Neste momento estou lendo um livro que se chama “A Harpa de Davita”. Esse livro foi escrito por Chaim Potok; um escritor excelente que é um pouco desconhecido aqui no Brasil. Chaim Potok nasceu em 1929 em Nova York e cresceu numa família de Judeus ortodoxos. Ele mesmo estudou na famosa Yeshiva Universidade e se tornou rabino, porém sem congregação. Muitos livros dele contam a história de uma personagem que é um judeu ortodoxo ou um dos judeus ainda mais tradicionais: os chássides.

Os dois primeiros livros dele são um bom exemplo disso. Eles falam sobre a amizade entre dois jovens: Danny Saunders, que é um chásside: filho de um rabino supertradicional; e Reuven Malter, filho de um professor do Talmude, que é considerado liberal, porque aceita a crítica textual do Antigo Testamento. Ambos são ‘craques’ na interpretação da Tora e lendo os livros você começa a conhecer a vida ortodoxa dos Judeus. O primeiro livro se chama “The Chosen” (- “O Escolhido”) e o segundo livro “The Promise” (= “A promessa”); Já li os primeiros dois livros e devo admitir: adorei!

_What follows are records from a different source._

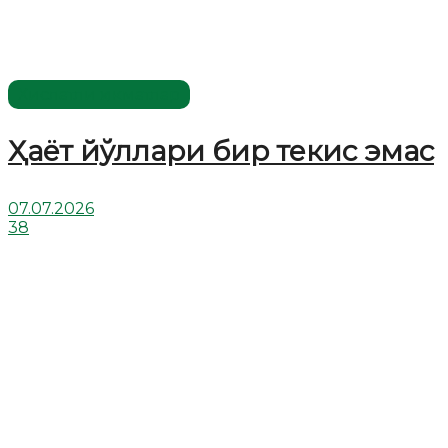
Хислатли ҳикматлар
Ҳаёт йўллари бир текис эмас
07.07.2026
38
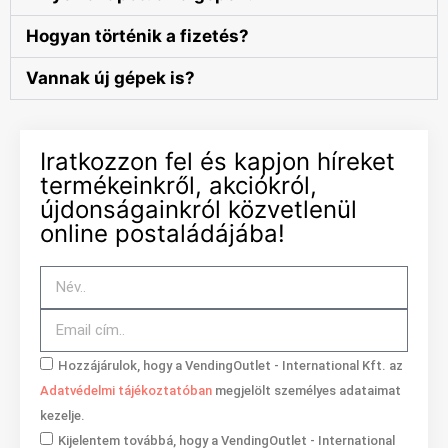
Hogyan történik a fizetés?
Vannak új gépek is?
Iratkozzon fel és kapjon híreket
termékeinkről, akciókról,
újdonságainkról közvetlenül
online postaládájába!
Hozzájárulok, hogy a VendingOutlet - International Kft. az
Adatvédelmi tájékoztatóban
megjelölt személyes adataimat
kezelje.
Kijelentem továbbá, hogy a VendingOutlet - International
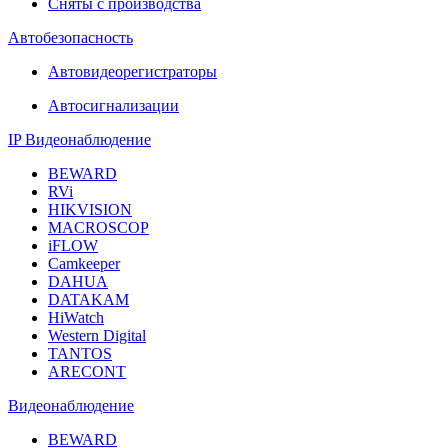
Сняты с производства
Автобезопасность
Автовидеорегистраторы
Автосигнализации
IP Видеонаблюдение
BEWARD
RVi
HIKVISION
MACROSCOP
iFLOW
Camkeeper
DAHUA
DATAKAM
HiWatch
Western Digital
TANTOS
ARECONT
Видеонаблюдение
BEWARD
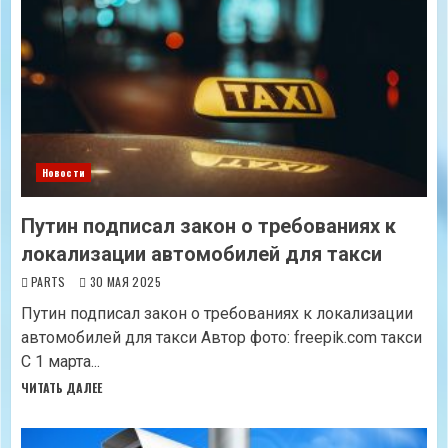
Новости
Путин подписал закон о требованиях к
локализации автомобилей для такси
PARTS
30 МАЯ 2025
Путин подписал закон о требованиях к локализации
автомобилей для такси Автор фото: freepik.com такси
С 1 марта...
ЧИТАТЬ ДАЛЕЕ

O terceiro livro é um pouco diferente, porque descreve a vida de uma menina de mais ou menos oito anos, que se chama Ilana Davita. Os pais de Davita eram religiosos, mas se tornaram comunistas. O pai era católico e a mão era chásside. Eles vivam nos anos trintas em Nova York. O tempo é tumultuoso, porque o comunismo era observado em América com muita suspeita, e por outro lado surge o Fascismo em Europa, tanto na Alemanha como também na Espanha; Especialmente Espanha recebe muita atenção, porque ali houve uma guerra civil nos anos trintas: Os comunistas lutaram contra os Fascistas de Franco e o assunto recebe muita atenção na família de Davita, porque o pai é jornalista e a mãe tem um papel importante no partido comunista em Nova York.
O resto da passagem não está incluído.